I'm having some difficulty to solve this sum....i'm nt able to form the diagram nor solve d question... please help.....
Prove that the sum of the angls formed in the four segments exterior to a cyclic quadrilateral by the sides is equal to six right angles.
Let ABCD be the given cyclic quadrilateral.
∠P, ∠Q, ∠R and ∠S are in the four external segments.
To Prove: ∠P + ∠Q + ∠R + ∠S = 6 right angles.
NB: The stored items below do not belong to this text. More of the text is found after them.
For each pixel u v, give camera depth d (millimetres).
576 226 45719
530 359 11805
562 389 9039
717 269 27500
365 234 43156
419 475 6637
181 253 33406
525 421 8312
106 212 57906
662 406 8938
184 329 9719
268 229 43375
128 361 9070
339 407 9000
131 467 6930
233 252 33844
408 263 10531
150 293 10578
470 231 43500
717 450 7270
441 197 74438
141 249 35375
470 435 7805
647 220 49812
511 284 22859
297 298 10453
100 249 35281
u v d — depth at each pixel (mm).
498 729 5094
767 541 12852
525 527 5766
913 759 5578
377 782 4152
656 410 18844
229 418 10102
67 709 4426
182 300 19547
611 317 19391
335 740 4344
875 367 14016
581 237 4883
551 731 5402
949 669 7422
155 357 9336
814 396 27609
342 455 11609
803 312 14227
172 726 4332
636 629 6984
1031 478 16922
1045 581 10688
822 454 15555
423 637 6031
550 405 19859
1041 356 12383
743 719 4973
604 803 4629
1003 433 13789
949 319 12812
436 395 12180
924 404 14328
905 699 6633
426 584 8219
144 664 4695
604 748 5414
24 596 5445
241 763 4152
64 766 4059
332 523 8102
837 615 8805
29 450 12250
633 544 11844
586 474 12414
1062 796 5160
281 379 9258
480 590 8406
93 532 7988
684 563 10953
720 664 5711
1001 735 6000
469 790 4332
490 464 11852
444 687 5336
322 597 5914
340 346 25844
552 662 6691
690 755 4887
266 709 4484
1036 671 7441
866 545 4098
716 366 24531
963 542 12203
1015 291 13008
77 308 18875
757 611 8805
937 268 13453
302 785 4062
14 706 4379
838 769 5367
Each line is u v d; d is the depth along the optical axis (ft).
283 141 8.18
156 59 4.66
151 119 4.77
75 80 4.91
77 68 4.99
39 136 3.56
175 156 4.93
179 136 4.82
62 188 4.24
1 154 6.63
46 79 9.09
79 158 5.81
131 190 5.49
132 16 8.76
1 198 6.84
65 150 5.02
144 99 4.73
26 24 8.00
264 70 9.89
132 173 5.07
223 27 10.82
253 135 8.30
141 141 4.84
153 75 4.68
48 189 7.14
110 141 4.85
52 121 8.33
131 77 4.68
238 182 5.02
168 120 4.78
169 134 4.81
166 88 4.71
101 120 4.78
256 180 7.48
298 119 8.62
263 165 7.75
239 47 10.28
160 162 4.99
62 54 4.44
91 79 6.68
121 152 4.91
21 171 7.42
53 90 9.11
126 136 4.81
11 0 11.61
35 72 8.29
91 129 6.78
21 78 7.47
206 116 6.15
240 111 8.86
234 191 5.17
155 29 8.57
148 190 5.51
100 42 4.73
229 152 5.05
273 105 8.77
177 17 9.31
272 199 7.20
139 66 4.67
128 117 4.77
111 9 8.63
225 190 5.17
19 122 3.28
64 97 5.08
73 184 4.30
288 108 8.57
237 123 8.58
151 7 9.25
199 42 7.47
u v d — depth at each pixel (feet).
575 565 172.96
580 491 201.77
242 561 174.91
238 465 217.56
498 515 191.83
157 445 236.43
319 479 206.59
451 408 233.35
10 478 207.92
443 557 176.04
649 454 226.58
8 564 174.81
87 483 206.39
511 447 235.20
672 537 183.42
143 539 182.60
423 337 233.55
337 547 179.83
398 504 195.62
Construction: Join SB and SC.
It can be clearly seen that, APBS is a cyclic quadrilateral.
∴ ∠ASB + ∠P = 180° ............ (1)
Similarly, BQCS and CRDS are cyclic quadrilaterals.
∴ ∠CSB + ∠Q = 180° ............ (2)
and, ∠CSD + ∠R = 180° ............ (3)
Adding (1), (2) and (3),
∠ASB + ∠CSB + ∠P + ∠Q + ∠CSD + ∠R = 180° + 180° + 180°
⇒ ∠P + ∠Q + ∠R + (∠ASB + ∠CSB + ∠CSD) = 3 × 180°
⇒ ∠P + ∠Q + ∠R + ∠S = 3 × 2 × 90°
⇒ ∠P + ∠Q + ∠R + ∠S = 6 × 90°
⇒ ∠P + ∠Q + ∠R + ∠S = 6 right angles.